JOY: Como foram suas experiências como voluntária, ou worldpacker?
FLÁVIA: É importante lembrar que eu tava querendo um ano sabático. Mas o voluntariado e a permuta foi uma forma que achei de viabilizar a experiência que eu queria ter. Depois eu descobri que, como voluntária, eu podia ter experiências diferentes. Por exemplo, no norte do Chile, no Vale do Elke, eu fiz um trabalho de bioconstrução na Casa Bagua. Eles tinham uma cervejaria também. Então a gente trabalhava fazendo tijolos de barro e tomando cerveja. Fizemos decoração também com argila e cola de cacto. Colocamos garrafas nas paredes para fazer vitrais. Tinha uma jacuzzi aquecida com lenha. Foi uma coisa muito nova pra mim.
JOY: Agora que você tá na estrada há algum tempo, qual é a avaliação que você faz dessa experiência?
FLÁVIA: A primeira coisa que eu descobri é que não é uma experiência para todo mundo. Pra mim, sim, mas também não sei dizer até quando. Eu sou mais desprendida com relação a família, relacionamentos, etc. As pessoas romantizam demais as viagens. Não é um turismo 24 horas por dia, como as pessoas acham que é. Mas eu acho legal nos dias que eu não faço nada. E eu não quero me sentir culpada por passar um dia não fazendo nada, descansando. Tá tudo bem não viver intensamente toda hora.

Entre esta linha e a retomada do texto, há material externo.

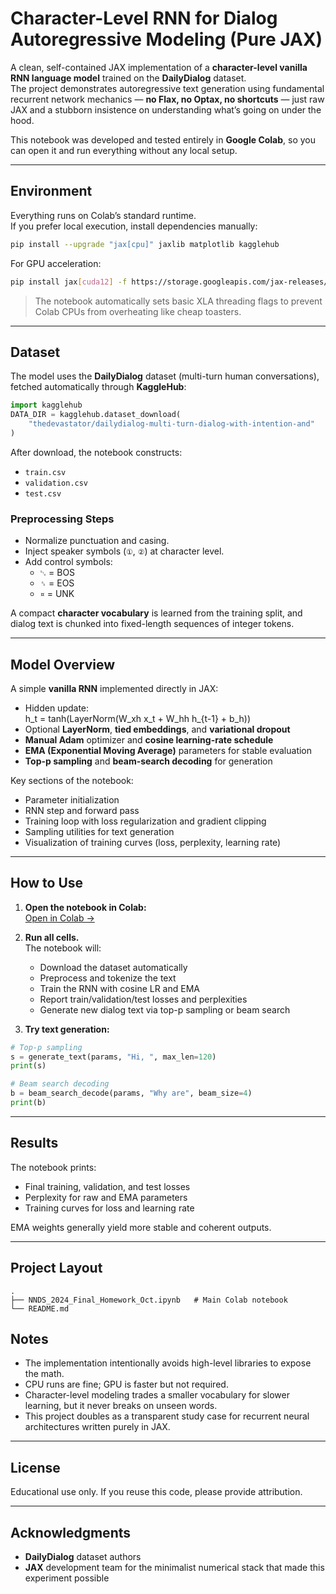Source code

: # Character-Level RNN for Dialog Autoregressive Modeling (Pure JAX)

A clean, self-contained JAX implementation of a **character-level vanilla RNN language model** trained on the **DailyDialog** dataset.  
The project demonstrates autoregressive text generation using fundamental recurrent network mechanics — **no Flax, no Optax, no shortcuts** — just raw JAX and a stubborn insistence on understanding what’s going on under the hood.

This notebook was developed and tested entirely in **Google Colab**, so you can open it and run everything without any local setup.

---

## Environment

Everything runs on Colab’s standard runtime.  
If you prefer local execution, install dependencies manually:

```bash
pip install --upgrade "jax[cpu]" jaxlib matplotlib kagglehub
```

For GPU acceleration:

```bash
pip install jax[cuda12] -f https://storage.googleapis.com/jax-releases/jax_cuda_releases.html
```

> The notebook automatically sets basic XLA threading flags to prevent Colab CPUs from overheating like cheap toasters.

---

## Dataset

The model uses the **DailyDialog** dataset (multi-turn human conversations), fetched automatically through **KaggleHub**:

```python
import kagglehub
DATA_DIR = kagglehub.dataset_download(
    "thedevastator/dailydialog-multi-turn-dialog-with-intention-and"
)
```

After download, the notebook constructs:
- `train.csv`
- `validation.csv`
- `test.csv`

### Preprocessing Steps

- Normalize punctuation and casing.  
- Inject speaker symbols (`①`, `②`) at character level.  
- Add control symbols:
  - `␂` = BOS  
  - `␞` = EOS  
  - `¤` = UNK  

A compact **character vocabulary** is learned from the training split, and dialog text is chunked into fixed-length sequences of integer tokens.

---

## Model Overview

A simple **vanilla RNN** implemented directly in JAX:

- Hidden update:  
  h_t = tanh(LayerNorm(W_xh x_t + W_hh h_{t-1} + b_h))
- Optional **LayerNorm**, **tied embeddings**, and **variational dropout**  
- **Manual Adam** optimizer and **cosine learning-rate schedule**  
- **EMA (Exponential Moving Average)** parameters for stable evaluation  
- **Top-p sampling** and **beam-search decoding** for generation

Key sections of the notebook:
- Parameter initialization  
- RNN step and forward pass  
- Training loop with loss regularization and gradient clipping  
- Sampling utilities for text generation  
- Visualization of training curves (loss, perplexity, learning rate)

---

## How to Use

1. **Open the notebook in Colab:**  
   [Open in Colab →](https://colab.research.google.com/drive/1ewN-Z-eLGEd52Yy35Ua6idGHwPHi6D3t?usp=sharing)

2. **Run all cells.**  
   The notebook will:
   - Download the dataset automatically  
   - Preprocess and tokenize the text  
   - Train the RNN with cosine LR and EMA  
   - Report train/validation/test losses and perplexities  
   - Generate new dialog text via top-p sampling or beam search

3. **Try text generation:**

```python
# Top-p sampling
s = generate_text(params, "Hi, ", max_len=120)
print(s)

# Beam search decoding
b = beam_search_decode(params, "Why are", beam_size=4)
print(b)
```

---

## Results

The notebook prints:
- Final training, validation, and test losses  
- Perplexity for raw and EMA parameters  
- Training curves for loss and learning rate  

EMA weights generally yield more stable and coherent outputs.

---

## Project Layout

```
.
├── NNDS_2024_Final_Homework_Oct.ipynb   # Main Colab notebook
└── README.md
```

## Notes

- The implementation intentionally avoids high-level libraries to expose the math.  
- CPU runs are fine; GPU is faster but not required.  
- Character-level modeling trades a smaller vocabulary for slower learning, but it never breaks on unseen words.  
- This project doubles as a transparent study case for recurrent neural architectures written purely in JAX.

---

## License

Educational use only. If you reuse this code, please provide attribution.

---

## Acknowledgments

- **DailyDialog** dataset authors  
- **JAX** development team for the minimalist numerical stack that made this experiment possible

JOY: Qual é a dica que você dá pra quem tem essa vontade de viajar, mas ainda não botou o pé na estrada?
FLÁVIA: Só vai. Eu planejei muito, mas principalmente porque eu era uma pessoa de planejamentos. Hoje eu não sou mais tanto assim.
JOY: O que as suas viagens te ensinaram?
FLÁVIA: Me ensinaram principalmente que existem mais pessoas boas do que ruins no mundo. Tem muita gente pronta pra te ajudar. Encontrei muita gente boa nesse caminho, que me ensinou também que as adversidades podem se tornar em algo positivo. Uma coisa que não deu certo, pode te levar para algo melhor.